Data section:
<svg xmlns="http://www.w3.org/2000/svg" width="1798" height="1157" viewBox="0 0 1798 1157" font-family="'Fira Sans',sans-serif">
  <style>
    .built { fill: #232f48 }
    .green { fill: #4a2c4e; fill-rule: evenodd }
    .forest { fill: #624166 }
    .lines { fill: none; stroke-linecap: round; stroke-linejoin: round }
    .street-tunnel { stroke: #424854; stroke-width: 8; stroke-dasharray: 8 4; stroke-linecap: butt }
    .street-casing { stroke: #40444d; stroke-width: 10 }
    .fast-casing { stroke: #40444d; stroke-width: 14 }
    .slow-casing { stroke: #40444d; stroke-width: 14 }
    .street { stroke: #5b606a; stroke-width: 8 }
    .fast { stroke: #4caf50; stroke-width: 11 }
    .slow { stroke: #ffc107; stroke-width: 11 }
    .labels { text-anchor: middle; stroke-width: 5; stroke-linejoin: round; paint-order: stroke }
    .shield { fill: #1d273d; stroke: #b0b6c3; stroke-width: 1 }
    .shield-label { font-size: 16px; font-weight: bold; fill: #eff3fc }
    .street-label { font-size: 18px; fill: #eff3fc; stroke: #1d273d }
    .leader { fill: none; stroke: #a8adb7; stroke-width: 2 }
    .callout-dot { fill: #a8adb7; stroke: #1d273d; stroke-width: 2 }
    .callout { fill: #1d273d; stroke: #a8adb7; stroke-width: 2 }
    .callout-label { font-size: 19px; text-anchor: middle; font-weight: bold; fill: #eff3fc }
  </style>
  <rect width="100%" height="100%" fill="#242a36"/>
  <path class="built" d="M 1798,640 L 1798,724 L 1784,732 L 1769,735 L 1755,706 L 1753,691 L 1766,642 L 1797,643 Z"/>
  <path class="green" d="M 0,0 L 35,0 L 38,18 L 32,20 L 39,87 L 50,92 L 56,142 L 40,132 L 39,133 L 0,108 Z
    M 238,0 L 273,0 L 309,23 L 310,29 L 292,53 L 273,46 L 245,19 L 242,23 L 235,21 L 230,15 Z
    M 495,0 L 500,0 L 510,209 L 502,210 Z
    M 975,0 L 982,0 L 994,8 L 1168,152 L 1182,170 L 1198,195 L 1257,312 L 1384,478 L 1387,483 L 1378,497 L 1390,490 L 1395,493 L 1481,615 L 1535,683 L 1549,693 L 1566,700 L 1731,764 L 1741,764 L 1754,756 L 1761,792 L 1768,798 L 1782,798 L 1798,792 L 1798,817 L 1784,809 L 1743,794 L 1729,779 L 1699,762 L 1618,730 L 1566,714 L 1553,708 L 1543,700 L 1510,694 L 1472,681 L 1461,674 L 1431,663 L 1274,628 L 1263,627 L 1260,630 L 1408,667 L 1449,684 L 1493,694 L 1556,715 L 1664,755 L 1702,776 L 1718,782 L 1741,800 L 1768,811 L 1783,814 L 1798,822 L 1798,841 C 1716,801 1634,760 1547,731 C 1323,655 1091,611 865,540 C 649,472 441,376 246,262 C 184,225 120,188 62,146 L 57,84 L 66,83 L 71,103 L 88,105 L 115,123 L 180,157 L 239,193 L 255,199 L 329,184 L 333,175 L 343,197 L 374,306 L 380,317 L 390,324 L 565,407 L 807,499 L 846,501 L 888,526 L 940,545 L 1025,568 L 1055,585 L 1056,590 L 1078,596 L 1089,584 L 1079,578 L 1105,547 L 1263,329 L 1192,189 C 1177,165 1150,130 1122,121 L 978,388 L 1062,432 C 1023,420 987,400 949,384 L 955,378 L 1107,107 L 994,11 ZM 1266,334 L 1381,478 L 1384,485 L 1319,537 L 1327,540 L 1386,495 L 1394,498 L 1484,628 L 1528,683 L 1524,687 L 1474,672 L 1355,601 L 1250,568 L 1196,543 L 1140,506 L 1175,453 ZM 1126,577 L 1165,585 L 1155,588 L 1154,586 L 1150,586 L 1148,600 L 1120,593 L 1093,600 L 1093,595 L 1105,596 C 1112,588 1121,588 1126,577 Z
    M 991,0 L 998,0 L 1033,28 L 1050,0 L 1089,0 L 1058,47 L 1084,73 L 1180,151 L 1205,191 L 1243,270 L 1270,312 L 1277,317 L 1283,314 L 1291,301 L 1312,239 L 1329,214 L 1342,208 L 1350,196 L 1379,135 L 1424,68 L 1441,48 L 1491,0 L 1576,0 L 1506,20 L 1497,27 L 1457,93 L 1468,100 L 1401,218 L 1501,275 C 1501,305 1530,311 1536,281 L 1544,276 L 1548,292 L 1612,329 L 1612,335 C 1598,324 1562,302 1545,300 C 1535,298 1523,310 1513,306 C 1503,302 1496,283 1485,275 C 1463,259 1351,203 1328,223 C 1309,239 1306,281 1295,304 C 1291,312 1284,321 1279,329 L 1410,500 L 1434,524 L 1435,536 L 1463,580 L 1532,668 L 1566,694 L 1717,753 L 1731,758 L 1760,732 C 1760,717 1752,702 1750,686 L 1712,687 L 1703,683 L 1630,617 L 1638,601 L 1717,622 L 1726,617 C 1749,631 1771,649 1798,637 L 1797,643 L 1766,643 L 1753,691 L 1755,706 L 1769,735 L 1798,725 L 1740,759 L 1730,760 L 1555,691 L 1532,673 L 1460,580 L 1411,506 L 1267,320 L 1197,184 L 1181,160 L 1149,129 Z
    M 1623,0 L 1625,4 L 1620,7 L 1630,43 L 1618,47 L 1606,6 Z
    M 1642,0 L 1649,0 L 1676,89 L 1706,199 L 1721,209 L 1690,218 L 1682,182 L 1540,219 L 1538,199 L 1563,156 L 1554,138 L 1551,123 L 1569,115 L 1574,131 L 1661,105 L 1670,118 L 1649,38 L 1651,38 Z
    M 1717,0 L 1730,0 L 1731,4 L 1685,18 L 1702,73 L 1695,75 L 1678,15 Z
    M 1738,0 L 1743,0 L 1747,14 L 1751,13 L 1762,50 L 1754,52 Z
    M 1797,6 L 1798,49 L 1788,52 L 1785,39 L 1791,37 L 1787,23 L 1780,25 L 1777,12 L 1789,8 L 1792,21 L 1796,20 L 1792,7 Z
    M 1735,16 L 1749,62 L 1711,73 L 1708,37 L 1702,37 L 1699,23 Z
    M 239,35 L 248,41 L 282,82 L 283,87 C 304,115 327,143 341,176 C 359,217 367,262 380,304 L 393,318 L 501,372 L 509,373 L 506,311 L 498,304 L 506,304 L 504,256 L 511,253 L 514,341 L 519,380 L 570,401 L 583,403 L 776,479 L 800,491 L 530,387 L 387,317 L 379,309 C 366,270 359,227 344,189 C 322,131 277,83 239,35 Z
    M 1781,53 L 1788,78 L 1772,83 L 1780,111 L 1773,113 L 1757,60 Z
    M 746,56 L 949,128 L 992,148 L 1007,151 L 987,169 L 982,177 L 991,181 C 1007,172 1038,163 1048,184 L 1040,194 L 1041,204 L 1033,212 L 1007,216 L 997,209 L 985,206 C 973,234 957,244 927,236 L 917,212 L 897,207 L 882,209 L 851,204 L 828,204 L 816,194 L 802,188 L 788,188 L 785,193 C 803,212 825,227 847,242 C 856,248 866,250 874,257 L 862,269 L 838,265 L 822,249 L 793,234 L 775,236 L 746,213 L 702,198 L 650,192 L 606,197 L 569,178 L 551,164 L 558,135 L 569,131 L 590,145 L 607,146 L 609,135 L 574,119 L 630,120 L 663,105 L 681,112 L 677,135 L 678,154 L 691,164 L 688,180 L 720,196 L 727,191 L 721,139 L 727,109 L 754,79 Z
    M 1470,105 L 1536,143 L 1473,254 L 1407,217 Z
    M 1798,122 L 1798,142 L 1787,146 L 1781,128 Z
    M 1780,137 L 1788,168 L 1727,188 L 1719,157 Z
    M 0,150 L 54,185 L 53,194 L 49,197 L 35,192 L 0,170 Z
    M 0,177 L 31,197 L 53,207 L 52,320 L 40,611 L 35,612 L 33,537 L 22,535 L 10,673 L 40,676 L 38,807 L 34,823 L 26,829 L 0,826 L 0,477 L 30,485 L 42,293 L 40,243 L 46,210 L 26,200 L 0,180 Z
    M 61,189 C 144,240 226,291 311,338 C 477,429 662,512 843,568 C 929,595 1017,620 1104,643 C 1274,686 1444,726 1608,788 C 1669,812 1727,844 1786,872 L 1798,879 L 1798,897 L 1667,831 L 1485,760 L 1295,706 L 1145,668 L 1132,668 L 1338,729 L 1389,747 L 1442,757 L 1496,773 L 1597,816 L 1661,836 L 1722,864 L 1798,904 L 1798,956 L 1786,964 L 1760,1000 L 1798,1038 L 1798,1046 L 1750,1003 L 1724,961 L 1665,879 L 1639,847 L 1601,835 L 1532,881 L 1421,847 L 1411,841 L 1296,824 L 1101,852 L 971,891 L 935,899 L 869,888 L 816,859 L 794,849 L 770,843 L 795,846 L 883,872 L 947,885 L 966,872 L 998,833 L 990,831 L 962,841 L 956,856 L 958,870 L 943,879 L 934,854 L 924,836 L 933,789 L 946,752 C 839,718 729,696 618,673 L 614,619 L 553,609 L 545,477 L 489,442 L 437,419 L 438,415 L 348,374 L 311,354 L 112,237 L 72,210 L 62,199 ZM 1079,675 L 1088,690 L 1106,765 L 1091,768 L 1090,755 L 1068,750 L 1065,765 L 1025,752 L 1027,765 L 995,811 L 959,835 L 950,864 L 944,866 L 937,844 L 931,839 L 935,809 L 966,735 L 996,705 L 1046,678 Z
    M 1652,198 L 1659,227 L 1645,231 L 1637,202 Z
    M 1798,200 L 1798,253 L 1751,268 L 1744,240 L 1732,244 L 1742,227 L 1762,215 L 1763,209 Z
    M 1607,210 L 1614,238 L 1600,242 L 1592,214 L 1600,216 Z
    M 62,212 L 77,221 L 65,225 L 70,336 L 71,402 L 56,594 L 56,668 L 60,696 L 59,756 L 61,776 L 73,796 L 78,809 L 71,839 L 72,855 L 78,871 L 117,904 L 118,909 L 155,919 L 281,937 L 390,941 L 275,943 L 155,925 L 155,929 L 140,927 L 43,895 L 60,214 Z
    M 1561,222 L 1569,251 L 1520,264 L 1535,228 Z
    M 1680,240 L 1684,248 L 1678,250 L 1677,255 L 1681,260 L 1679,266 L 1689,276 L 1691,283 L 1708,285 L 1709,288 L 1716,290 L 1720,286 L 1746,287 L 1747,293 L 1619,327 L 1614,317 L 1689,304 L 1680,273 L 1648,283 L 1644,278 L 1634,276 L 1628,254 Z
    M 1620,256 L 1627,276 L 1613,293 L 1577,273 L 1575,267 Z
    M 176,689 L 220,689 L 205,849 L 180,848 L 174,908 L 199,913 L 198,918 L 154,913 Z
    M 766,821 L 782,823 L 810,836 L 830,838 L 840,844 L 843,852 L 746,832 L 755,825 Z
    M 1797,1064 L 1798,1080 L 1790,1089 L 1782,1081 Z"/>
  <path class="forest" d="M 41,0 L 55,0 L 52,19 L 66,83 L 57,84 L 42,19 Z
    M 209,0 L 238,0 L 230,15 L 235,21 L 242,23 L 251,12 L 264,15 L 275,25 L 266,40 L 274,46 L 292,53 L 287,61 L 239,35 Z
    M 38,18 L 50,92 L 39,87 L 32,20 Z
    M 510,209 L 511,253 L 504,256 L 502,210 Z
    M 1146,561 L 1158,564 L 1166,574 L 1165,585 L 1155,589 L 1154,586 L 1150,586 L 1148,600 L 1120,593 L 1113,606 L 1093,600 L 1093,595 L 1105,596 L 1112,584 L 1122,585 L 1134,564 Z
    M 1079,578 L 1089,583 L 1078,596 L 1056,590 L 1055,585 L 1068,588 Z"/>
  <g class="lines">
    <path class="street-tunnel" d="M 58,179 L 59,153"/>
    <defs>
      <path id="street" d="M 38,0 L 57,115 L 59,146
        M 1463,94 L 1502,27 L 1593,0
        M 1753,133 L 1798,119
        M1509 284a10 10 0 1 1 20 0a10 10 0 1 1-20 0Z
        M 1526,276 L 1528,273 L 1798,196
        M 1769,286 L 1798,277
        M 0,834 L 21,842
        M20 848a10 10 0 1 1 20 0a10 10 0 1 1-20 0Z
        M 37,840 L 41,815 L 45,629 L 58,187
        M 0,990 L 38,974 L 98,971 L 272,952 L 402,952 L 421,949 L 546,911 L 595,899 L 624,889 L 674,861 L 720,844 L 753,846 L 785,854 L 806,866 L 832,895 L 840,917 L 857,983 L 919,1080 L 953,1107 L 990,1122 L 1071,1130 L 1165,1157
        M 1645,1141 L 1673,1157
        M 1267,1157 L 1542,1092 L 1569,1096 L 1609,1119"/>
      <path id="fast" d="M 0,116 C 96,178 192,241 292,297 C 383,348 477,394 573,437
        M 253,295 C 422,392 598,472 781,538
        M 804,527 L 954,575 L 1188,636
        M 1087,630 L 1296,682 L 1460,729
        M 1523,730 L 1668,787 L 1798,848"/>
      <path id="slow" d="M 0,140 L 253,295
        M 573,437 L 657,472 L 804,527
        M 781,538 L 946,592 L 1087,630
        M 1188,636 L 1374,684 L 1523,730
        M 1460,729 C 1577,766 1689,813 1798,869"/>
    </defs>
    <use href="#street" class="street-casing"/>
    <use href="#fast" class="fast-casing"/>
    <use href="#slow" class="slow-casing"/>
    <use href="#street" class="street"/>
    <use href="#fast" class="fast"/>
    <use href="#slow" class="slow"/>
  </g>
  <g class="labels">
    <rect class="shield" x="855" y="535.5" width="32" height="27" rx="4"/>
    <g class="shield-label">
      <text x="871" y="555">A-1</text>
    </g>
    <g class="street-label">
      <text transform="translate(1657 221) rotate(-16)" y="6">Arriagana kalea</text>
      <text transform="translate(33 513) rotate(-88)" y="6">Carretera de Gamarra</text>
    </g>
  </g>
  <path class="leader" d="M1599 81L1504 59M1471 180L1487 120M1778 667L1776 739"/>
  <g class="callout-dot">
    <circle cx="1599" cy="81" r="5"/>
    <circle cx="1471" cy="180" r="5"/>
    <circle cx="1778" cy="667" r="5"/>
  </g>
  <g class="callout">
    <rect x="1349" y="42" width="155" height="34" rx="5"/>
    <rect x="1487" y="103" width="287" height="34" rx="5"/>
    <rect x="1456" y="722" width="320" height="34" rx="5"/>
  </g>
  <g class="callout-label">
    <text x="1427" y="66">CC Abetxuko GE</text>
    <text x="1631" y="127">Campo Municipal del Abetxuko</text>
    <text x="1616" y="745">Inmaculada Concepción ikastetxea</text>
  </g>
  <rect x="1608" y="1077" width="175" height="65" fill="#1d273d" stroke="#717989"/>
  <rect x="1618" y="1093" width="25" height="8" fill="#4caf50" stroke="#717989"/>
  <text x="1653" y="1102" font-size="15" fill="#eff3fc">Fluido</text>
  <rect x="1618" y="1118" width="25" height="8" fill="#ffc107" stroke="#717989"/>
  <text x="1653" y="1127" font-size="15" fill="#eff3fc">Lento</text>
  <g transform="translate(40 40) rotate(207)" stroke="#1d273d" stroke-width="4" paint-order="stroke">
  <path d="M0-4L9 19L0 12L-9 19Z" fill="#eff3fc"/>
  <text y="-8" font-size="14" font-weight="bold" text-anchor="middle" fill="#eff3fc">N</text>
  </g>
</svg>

---

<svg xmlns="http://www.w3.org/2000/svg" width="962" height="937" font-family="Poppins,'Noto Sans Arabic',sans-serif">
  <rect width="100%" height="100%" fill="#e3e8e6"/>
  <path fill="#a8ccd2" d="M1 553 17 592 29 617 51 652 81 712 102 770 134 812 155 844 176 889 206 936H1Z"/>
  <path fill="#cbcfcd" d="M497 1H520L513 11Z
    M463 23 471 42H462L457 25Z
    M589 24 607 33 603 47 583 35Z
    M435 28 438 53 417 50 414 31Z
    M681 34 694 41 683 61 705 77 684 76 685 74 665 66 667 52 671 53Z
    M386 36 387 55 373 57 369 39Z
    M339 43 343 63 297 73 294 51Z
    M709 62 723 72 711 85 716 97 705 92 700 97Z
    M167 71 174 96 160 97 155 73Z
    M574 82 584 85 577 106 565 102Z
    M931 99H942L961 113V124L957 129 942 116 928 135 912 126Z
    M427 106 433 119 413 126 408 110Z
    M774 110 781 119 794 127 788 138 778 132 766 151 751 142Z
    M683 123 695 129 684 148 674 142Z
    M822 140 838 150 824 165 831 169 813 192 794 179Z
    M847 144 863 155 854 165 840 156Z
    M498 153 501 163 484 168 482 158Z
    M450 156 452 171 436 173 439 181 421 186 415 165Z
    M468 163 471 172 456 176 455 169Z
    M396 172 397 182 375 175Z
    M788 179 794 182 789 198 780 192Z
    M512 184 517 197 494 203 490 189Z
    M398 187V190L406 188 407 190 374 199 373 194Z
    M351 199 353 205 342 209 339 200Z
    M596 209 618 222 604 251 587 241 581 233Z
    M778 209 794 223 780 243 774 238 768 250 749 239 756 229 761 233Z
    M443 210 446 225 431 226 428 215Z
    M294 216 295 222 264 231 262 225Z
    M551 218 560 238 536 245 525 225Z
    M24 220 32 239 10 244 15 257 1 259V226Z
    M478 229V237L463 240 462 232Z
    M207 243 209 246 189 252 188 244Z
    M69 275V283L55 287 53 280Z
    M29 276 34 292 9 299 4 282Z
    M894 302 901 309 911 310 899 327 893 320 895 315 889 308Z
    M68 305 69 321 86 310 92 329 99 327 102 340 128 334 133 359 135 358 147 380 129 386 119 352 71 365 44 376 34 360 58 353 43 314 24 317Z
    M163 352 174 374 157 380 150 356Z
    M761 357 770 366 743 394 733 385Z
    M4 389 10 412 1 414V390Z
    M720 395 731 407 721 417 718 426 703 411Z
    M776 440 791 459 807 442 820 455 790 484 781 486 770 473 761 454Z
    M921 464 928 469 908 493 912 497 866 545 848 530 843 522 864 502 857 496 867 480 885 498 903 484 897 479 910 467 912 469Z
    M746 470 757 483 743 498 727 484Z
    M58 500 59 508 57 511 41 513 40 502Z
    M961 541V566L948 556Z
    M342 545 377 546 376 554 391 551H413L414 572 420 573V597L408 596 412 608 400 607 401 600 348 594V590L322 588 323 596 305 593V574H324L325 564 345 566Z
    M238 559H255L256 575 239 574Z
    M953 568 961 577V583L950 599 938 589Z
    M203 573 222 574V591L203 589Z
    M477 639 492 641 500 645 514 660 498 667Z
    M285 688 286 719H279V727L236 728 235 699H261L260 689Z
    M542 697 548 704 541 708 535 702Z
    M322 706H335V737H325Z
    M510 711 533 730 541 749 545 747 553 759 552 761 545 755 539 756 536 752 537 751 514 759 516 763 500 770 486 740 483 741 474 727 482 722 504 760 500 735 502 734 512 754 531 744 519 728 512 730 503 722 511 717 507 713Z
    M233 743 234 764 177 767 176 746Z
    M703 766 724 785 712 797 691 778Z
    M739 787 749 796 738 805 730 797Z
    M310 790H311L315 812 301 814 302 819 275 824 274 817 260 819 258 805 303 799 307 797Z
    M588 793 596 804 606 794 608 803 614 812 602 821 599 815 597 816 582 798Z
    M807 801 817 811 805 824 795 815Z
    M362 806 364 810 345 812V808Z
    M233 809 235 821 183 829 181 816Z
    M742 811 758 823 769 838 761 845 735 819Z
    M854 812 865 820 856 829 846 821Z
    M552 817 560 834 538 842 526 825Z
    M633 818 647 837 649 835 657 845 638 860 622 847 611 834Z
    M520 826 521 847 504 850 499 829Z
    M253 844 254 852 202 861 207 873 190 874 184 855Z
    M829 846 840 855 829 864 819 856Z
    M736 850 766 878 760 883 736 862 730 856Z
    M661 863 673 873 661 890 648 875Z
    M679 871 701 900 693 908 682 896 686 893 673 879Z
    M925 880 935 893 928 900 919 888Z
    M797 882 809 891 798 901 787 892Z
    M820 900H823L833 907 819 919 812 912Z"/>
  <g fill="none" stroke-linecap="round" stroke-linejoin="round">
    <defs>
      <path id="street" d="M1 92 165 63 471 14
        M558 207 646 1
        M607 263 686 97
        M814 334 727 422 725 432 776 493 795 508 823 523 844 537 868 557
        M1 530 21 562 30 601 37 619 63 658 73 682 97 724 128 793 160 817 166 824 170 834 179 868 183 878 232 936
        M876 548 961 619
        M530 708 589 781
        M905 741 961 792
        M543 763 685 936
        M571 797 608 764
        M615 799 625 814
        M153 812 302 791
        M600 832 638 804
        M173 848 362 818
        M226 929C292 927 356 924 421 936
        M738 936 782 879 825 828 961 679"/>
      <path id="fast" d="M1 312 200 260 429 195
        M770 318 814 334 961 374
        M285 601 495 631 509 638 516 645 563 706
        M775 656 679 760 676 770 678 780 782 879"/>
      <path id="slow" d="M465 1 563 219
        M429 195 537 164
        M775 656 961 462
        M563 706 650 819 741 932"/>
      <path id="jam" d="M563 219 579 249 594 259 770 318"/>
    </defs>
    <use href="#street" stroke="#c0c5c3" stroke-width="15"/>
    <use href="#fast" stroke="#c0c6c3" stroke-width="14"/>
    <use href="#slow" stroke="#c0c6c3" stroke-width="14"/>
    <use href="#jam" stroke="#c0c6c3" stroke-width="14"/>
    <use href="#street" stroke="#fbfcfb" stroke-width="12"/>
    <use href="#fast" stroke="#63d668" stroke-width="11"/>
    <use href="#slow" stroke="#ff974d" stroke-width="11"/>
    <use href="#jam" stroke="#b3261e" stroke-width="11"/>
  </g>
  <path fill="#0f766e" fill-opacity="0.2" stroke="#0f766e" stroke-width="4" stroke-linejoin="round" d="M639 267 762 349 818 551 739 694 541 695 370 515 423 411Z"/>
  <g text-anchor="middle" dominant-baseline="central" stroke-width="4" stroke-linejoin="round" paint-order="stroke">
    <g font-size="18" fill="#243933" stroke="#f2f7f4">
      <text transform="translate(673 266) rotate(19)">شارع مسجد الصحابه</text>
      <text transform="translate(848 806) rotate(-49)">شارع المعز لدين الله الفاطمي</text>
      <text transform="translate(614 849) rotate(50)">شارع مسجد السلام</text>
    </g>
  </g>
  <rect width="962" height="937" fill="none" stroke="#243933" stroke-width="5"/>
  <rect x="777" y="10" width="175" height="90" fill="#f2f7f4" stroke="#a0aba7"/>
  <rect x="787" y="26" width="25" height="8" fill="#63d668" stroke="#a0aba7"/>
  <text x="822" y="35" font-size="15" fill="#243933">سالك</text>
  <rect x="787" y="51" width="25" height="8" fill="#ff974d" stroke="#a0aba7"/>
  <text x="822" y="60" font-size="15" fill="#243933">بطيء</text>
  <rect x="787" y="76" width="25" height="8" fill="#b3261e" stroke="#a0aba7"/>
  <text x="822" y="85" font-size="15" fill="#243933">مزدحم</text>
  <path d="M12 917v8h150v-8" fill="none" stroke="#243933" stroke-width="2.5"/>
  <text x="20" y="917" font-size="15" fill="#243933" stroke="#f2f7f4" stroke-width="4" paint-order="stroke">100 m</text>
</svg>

To do: Please output exactly the lines between the one holding "M679 871 701" and the one holding "M905 741 961 792" in the records above, inclusive, and nothing more.

Solution to this exercise:
    M679 871 701 900 693 908 682 896 686 893 673 879Z
    M925 880 935 893 928 900 919 888Z
    M797 882 809 891 798 901 787 892Z
    M820 900H823L833 907 819 919 812 912Z"/>
  <g fill="none" stroke-linecap="round" stroke-linejoin="round">
    <defs>
      <path id="street" d="M1 92 165 63 471 14
        M558 207 646 1
        M607 263 686 97
        M814 334 727 422 725 432 776 493 795 508 823 523 844 537 868 557
        M1 530 21 562 30 601 37 619 63 658 73 682 97 724 128 793 160 817 166 824 170 834 179 868 183 878 232 936
        M876 548 961 619
        M530 708 589 781
        M905 741 961 792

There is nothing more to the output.